— SOURCE DOCUMENT —
Top Chef: Just Desserts

Mmmm...sugar. I'm going to use this show as a motivator towards finishing my masters thesis - I've been promised a KitchenAid mixer when I'm done, and watching chefs whip up pastries in this show made me want to throw my hand mixer out the window.

Outlaw

Adjectives fail me as far as this show is concerned. "Implausible" doesn't seem to quite cover it; there are so many factual omissions and implausible plot machinations that I kept wishing I could turn my brain off just so I wouldn't have so many questions. How long has it been since Garza was a trial lawyer? (Someone warns him at one point during this pilot that he'll be disbarred - by which bar?) Are we really supposed to believe that in this celebrity journalism/political blog culture that only Politico would be interested in a Supreme Court justice with a gambling problem? How did this guy get confirmed in the first place? I'm willing to give some leeway with a lot of shows as far as the way things are in "the real world," but the show stating that Garza was appointed by Bush suggests that they should be held to a standard that's not currently being met.

I guess I'm partly disappointed because the central premise, though unlikely, could be handled much better. I couldn't help but wonder what a writer like David E. Kelley or Aaron Sorkin would do with a concept like "Supreme Court justice retires on ideological grounds." At the very least, they'd likely engage - at length - the philosophical question of the efficacy of representing cases on the ground versus continuing to establish and affirm legal precedents by staying on the court. It was only within the past ten years that NBC was airing The West Wing - we can't have moved so far past having network shows that are both intellectually grounded and a reasonably accurate reflection of how the system functions, can we?

Also Watched: Rubicon, Hellcats, Top Chef, Terriers, Nikita

Tuesday, September 14, 2010

Clear Eyes...

This one's going to be hard for Ms. Cody and crew to top.



Why is he so awesome?

Sunday, September 12, 2010

Week in TV: September 5-11

Rubicon

- The structure of this show is starting to remind me a bit of the first season of Mad Men. No, not because they're both on AMC. Remember how in the early episodes of Mad Men all the different twenty-something guys at Sterling Cooper seem like interchangeable shmucks, and then as the season moves on you start to really get a sense of what distinguishes Pete from Ken from Paul from Harry? We're moving out of the interchangeable shmuck phase for the folks at API. I'm particularly growing attached to Miles - Dallas Roberts infuses him with so much twitchy paranoid energy - and Kale, whose verbal smackdown of Will's less-than-fully-thought-out snooping in Spangler's office was a highlight in an episode full of great two-person scenes.

— DATASET CONTENT —

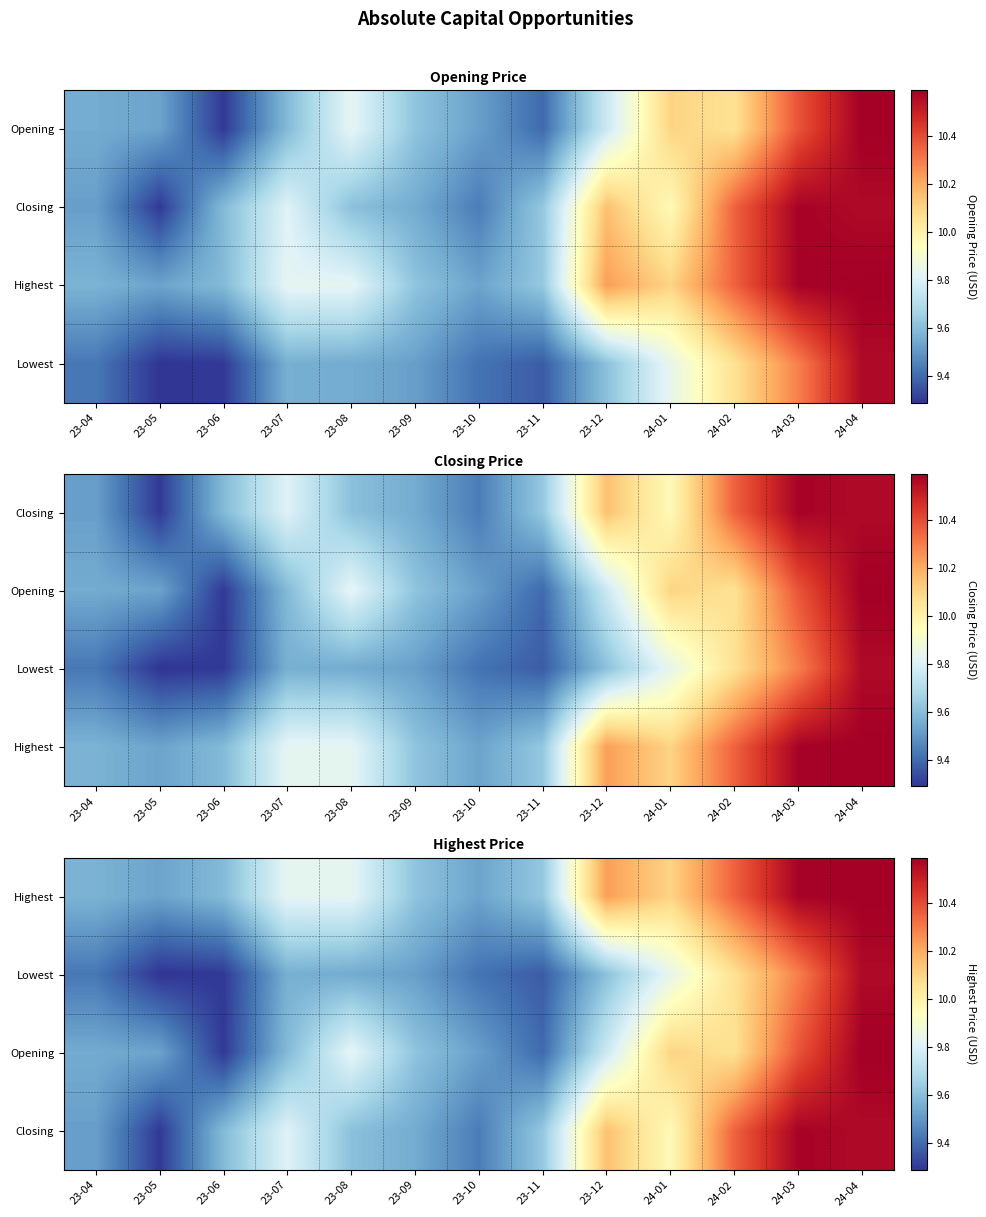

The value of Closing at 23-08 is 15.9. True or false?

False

— TO-DO ITEM A —
Print the part of the TV blog starting at "Top Chef: Just" and ending at "out the window.".
— TO-DO ITEM B —
Which shows does the TV blog list after "Also Watched:"?
— TO-DO ITEM C —
According to the TV blog, what has the writer been promised for finishing the master's thesis?

— EXPECTED ANSWER A —
Top Chef: Just Desserts

Mmmm...sugar. I'm going to use this show as a motivator towards finishing my masters thesis - I've been promised a KitchenAid mixer when I'm done, and watching chefs whip up pastries in this show made me want to throw my hand mixer out the window.

— EXPECTED ANSWER B —
Rubicon, Hellcats, Top Chef, Terriers, Nikita

— EXPECTED ANSWER C —
A KitchenAid mixer.